Exercise prompt.
Look below for the line holding "17: (326, 382, 1.79)" and the line holding "28: (259, 496, 1.80)". Repeat those two and everything between, exactly.
········
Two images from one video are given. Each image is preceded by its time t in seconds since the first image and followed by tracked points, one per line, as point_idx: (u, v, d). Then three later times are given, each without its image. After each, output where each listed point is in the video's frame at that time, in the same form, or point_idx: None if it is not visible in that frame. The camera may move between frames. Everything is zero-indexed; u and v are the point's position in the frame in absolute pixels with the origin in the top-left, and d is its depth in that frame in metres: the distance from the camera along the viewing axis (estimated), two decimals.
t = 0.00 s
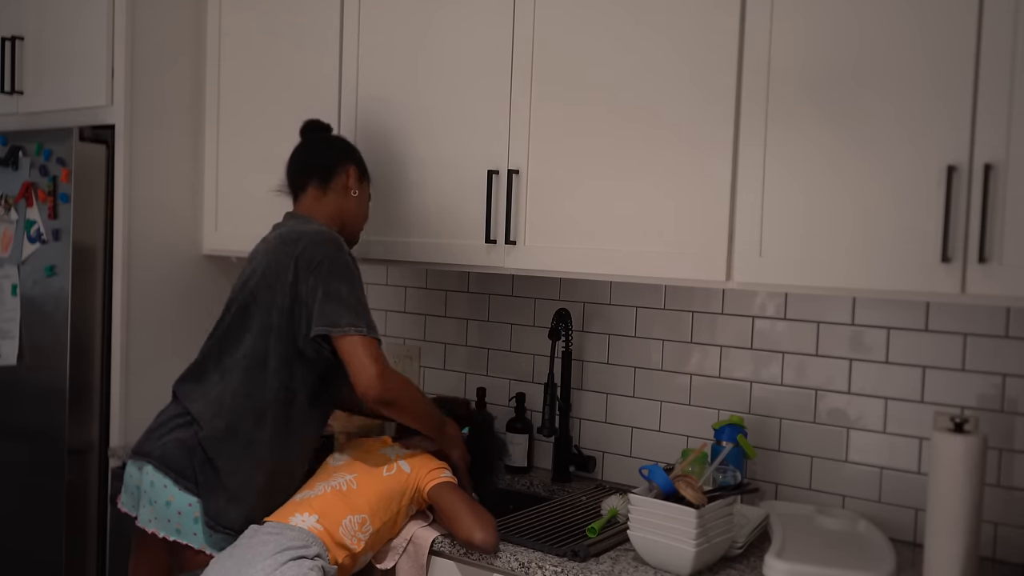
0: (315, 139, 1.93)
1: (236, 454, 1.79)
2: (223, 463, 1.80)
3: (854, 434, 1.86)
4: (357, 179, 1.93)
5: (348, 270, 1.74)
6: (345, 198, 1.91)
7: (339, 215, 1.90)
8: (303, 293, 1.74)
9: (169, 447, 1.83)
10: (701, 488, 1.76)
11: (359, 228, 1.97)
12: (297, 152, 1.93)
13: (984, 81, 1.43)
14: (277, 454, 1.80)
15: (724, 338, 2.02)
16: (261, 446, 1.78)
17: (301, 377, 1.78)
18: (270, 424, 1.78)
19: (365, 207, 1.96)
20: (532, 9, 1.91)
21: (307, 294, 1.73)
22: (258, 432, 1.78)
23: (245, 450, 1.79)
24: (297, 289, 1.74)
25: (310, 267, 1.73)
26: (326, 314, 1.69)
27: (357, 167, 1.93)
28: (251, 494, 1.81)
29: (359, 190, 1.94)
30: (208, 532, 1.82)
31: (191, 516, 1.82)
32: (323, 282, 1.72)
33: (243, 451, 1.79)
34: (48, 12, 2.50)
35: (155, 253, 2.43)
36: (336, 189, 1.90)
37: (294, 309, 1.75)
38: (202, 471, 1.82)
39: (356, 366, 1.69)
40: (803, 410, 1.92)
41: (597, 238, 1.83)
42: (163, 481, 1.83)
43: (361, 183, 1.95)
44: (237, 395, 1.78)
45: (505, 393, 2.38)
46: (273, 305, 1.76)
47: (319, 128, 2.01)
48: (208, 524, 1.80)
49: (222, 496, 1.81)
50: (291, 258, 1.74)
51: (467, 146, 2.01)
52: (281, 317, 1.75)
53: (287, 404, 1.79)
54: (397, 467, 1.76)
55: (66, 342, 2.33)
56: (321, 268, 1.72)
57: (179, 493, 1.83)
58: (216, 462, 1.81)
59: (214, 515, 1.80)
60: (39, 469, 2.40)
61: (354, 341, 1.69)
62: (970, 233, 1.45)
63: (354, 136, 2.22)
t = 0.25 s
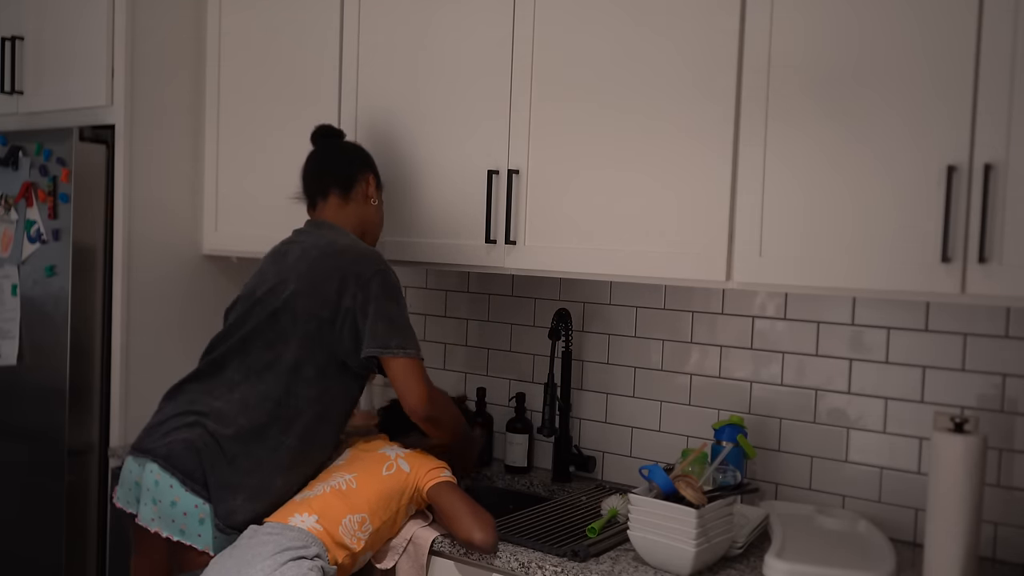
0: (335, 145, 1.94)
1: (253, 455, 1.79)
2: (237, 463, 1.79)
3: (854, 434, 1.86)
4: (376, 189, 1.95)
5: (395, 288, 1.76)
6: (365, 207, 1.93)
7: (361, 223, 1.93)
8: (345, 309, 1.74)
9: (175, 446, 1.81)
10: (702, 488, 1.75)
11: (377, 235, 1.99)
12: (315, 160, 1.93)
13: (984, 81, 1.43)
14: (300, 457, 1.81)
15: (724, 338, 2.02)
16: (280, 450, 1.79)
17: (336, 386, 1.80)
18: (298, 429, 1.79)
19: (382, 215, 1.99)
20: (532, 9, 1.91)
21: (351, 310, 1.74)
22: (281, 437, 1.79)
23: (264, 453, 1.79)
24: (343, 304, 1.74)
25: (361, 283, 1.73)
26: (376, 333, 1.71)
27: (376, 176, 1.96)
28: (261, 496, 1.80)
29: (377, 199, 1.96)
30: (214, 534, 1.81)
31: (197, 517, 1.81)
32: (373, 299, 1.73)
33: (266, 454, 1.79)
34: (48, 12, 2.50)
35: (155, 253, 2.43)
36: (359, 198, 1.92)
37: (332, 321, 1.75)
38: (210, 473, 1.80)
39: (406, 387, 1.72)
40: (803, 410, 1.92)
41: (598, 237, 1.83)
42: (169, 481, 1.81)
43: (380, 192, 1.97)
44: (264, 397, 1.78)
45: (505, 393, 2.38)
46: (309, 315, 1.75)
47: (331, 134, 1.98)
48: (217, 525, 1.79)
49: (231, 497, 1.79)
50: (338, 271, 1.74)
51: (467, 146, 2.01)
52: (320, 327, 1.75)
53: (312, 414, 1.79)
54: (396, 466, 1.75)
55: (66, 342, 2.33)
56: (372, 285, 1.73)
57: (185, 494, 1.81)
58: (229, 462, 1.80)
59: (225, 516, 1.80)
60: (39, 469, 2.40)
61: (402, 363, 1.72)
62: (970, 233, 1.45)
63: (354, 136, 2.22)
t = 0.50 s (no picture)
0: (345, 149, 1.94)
1: (250, 454, 1.79)
2: (234, 462, 1.80)
3: (854, 434, 1.86)
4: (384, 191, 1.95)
5: (378, 281, 1.74)
6: (374, 208, 1.92)
7: (370, 225, 1.92)
8: (331, 304, 1.73)
9: (178, 444, 1.83)
10: (701, 488, 1.75)
11: (386, 238, 1.98)
12: (324, 163, 1.93)
13: (984, 81, 1.43)
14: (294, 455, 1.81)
15: (724, 338, 2.02)
16: (275, 449, 1.78)
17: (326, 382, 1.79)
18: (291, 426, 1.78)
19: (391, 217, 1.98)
20: (532, 9, 1.91)
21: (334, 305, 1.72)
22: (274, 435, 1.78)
23: (259, 452, 1.79)
24: (325, 296, 1.73)
25: (342, 275, 1.72)
26: (356, 329, 1.69)
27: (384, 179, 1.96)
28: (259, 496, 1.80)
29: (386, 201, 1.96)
30: (213, 533, 1.82)
31: (197, 515, 1.82)
32: (354, 290, 1.71)
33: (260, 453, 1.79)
34: (48, 12, 2.50)
35: (155, 254, 2.43)
36: (368, 199, 1.92)
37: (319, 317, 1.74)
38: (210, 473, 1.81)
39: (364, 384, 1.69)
40: (803, 410, 1.92)
41: (598, 237, 1.83)
42: (171, 479, 1.84)
43: (389, 194, 1.97)
44: (257, 396, 1.78)
45: (505, 393, 2.38)
46: (298, 312, 1.74)
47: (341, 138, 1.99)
48: (215, 526, 1.80)
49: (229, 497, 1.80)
50: (320, 263, 1.73)
51: (467, 146, 2.01)
52: (307, 324, 1.74)
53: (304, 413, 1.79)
54: (392, 465, 1.76)
55: (66, 342, 2.33)
56: (354, 277, 1.72)
57: (187, 492, 1.83)
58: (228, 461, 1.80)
59: (222, 517, 1.80)
60: (39, 469, 2.40)
61: (366, 357, 1.69)
62: (970, 233, 1.45)
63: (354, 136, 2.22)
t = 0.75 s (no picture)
0: (326, 142, 1.93)
1: (258, 453, 1.80)
2: (239, 461, 1.80)
3: (854, 434, 1.86)
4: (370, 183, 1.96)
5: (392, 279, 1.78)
6: (359, 200, 1.94)
7: (355, 217, 1.94)
8: (343, 303, 1.75)
9: (178, 445, 1.82)
10: (701, 488, 1.75)
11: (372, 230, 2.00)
12: (307, 158, 1.92)
13: (985, 81, 1.43)
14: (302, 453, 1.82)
15: (724, 338, 2.02)
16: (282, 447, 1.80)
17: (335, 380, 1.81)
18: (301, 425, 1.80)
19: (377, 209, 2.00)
20: (532, 9, 1.91)
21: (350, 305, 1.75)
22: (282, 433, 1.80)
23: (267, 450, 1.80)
24: (339, 297, 1.75)
25: (357, 276, 1.75)
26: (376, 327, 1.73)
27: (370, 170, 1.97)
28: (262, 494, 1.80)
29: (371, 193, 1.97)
30: (217, 532, 1.81)
31: (200, 515, 1.81)
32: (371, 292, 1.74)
33: (269, 452, 1.80)
34: (48, 12, 2.50)
35: (155, 254, 2.43)
36: (353, 192, 1.93)
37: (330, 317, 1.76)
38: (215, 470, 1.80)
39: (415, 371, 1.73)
40: (803, 410, 1.92)
41: (598, 237, 1.83)
42: (173, 480, 1.82)
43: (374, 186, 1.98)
44: (265, 395, 1.79)
45: (505, 393, 2.38)
46: (308, 313, 1.76)
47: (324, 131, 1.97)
48: (220, 525, 1.79)
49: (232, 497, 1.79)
50: (334, 265, 1.75)
51: (467, 146, 2.01)
52: (320, 325, 1.76)
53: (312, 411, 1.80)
54: (389, 462, 1.74)
55: (66, 342, 2.33)
56: (369, 279, 1.75)
57: (188, 493, 1.81)
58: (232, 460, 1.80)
59: (227, 515, 1.79)
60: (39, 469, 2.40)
61: (408, 346, 1.72)
62: (970, 233, 1.45)
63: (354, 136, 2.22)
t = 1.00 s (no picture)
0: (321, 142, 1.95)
1: (241, 448, 1.78)
2: (228, 459, 1.79)
3: (854, 434, 1.86)
4: (361, 181, 1.95)
5: (349, 261, 1.73)
6: (351, 198, 1.93)
7: (348, 215, 1.92)
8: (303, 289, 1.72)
9: (171, 446, 1.83)
10: (701, 488, 1.75)
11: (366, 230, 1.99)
12: (303, 159, 1.94)
13: (984, 81, 1.43)
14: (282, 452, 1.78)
15: (724, 338, 2.02)
16: (263, 441, 1.76)
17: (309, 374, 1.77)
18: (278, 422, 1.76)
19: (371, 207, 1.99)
20: (532, 9, 1.91)
21: (303, 283, 1.71)
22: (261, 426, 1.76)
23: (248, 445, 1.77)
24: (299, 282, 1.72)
25: (312, 259, 1.71)
26: (320, 301, 1.68)
27: (361, 168, 1.96)
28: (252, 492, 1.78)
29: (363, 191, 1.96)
30: (210, 531, 1.81)
31: (191, 516, 1.81)
32: (326, 275, 1.70)
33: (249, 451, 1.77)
34: (48, 12, 2.50)
35: (155, 254, 2.43)
36: (344, 189, 1.91)
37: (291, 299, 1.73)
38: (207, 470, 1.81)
39: (326, 351, 1.67)
40: (803, 410, 1.92)
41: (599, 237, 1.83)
42: (164, 481, 1.83)
43: (367, 185, 1.98)
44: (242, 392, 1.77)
45: (505, 393, 2.38)
46: (274, 299, 1.74)
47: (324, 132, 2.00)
48: (215, 522, 1.79)
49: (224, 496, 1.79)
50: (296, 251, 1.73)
51: (467, 147, 2.01)
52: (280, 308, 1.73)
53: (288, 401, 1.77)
54: (385, 464, 1.75)
55: (66, 342, 2.33)
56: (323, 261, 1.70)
57: (179, 494, 1.82)
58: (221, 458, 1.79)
59: (220, 514, 1.79)
60: (39, 469, 2.40)
61: (328, 326, 1.67)
62: (970, 233, 1.45)
63: (354, 136, 2.22)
········
Answer to the exercise.
17: (326, 382, 1.79)
18: (291, 426, 1.78)
19: (391, 217, 1.98)
20: (532, 9, 1.91)
21: (334, 305, 1.72)
22: (274, 435, 1.78)
23: (259, 452, 1.79)
24: (325, 296, 1.73)
25: (342, 275, 1.72)
26: (356, 329, 1.69)
27: (384, 179, 1.96)
28: (259, 496, 1.80)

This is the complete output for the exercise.